Prong, or pinch, collars are awful & should never be used IMO!


----------



## Zoo-Man (Apr 12, 2008)

HABU said:


> yeah you should stay away from choke chains...


Sarcasm huh.......


----------



## HABU (Mar 21, 2007)

Zoo-Man said:


> Prong, or pinch, collars are awful & should never be used IMO!


 
then don't...

there... all fixed!


but then, you are against hamburgers too!:lol2:


----------



## Zoo-Man (Apr 12, 2008)

HABU said:


> then don't...
> 
> there... all fixed!
> 
> ...


I think pinch collars are a step too far! Thank god we don't see them over here!


----------



## HABU (Mar 21, 2007)

haha!!

this will piss-off a lot of folks!!:lol2:


Which Dog Training Collar Should I Use?


----------



## Zoo-Man (Apr 12, 2008)

HABU said:


> haha!!
> 
> this will piss-off a lot of folks!!:lol2:
> 
> ...


Wow, that 'trainer' must be intelligent! Using a head collar or flat collar is cruel & can hurt a dog, but pinch collars & shock collars are ok??? And Clickers??? :lol2: And all that training so that your dog doen't have to wear a collar? Right, ok, whatever! Bless them! :lol2:


----------



## HABU (Mar 21, 2007)

Exercise material:
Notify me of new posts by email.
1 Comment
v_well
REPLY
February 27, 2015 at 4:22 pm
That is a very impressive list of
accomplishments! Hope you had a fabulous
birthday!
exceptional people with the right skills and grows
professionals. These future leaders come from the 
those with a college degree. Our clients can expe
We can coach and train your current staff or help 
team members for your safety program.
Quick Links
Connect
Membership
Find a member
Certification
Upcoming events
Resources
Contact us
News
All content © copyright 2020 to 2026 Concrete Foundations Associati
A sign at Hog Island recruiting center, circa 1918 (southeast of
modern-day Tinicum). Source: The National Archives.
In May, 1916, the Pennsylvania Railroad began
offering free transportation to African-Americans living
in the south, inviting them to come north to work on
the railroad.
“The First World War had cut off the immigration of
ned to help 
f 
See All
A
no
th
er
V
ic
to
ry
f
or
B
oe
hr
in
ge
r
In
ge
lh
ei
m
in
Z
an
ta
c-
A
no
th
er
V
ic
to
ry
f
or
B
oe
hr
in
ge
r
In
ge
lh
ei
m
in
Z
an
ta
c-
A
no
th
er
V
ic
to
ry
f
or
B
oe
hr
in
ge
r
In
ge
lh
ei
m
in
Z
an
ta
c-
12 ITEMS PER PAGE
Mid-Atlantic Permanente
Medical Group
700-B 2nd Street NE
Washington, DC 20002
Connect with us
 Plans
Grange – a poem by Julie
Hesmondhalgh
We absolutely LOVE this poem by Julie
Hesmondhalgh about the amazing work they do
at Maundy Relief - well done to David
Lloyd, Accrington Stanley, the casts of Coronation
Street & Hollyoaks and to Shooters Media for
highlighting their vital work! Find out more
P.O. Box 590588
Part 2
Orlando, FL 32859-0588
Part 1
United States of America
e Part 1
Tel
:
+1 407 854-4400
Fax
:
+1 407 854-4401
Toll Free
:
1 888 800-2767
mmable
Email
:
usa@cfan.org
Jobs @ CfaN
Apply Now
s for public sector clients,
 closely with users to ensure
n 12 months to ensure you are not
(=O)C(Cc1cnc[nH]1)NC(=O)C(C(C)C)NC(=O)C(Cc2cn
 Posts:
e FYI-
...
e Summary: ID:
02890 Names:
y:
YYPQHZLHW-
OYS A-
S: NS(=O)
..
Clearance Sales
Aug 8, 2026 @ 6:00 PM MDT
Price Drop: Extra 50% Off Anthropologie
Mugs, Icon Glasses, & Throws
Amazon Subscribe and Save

Questions:
a - Please copy the dog collar thread in full, word for word.
b - Convert the stretch of rows from the first line through the line containing "All content ©" into a JSON list of strings, one string per line, skipping blank lines.

Responses to the tasks:
a -
Prong, or pinch, collars are awful & should never be used IMO!


----------



## Zoo-Man (Apr 12, 2008)

HABU said:


> yeah you should stay away from choke chains...


Sarcasm huh.......


----------



## HABU (Mar 21, 2007)

Zoo-Man said:


> Prong, or pinch, collars are awful & should never be used IMO!


 
then don't...

there... all fixed!


but then, you are against hamburgers too!:lol2:


----------



## Zoo-Man (Apr 12, 2008)

HABU said:


> then don't...
> 
> there... all fixed!
> 
> ...


I think pinch collars are a step too far! Thank god we don't see them over here!


----------



## HABU (Mar 21, 2007)

haha!!

this will piss-off a lot of folks!!:lol2:


Which Dog Training Collar Should I Use?


----------



## Zoo-Man (Apr 12, 2008)

HABU said:


> haha!!
> 
> this will piss-off a lot of folks!!:lol2:
> 
> ...


Wow, that 'trainer' must be intelligent! Using a head collar or flat collar is cruel & can hurt a dog, but pinch collars & shock collars are ok??? And Clickers??? :lol2: And all that training so that your dog doen't have to wear a collar? Right, ok, whatever! Bless them! :lol2:


----------



## HABU (Mar 21, 2007)

b -
[
  "Notify me of new posts by email.",
  "1 Comment",
  "v_well",
  "REPLY",
  "February 27, 2015 at 4:22 pm",
  "That is a very impressive list of",
  "accomplishments! Hope you had a fabulous",
  "birthday!",
  "exceptional people with the right skills and grows",
  "professionals. These future leaders come from the ",
  "those with a college degree. Our clients can expe",
  "We can coach and train your current staff or help ",
  "team members for your safety program.",
  "Quick Links",
  "Connect",
  "Membership",
  "Find a member",
  "Certification",
  "Upcoming events",
  "Resources",
  "Contact us",
  "News",
  "All content © copyright 2020 to 2026 Concrete Foundations Associati"
]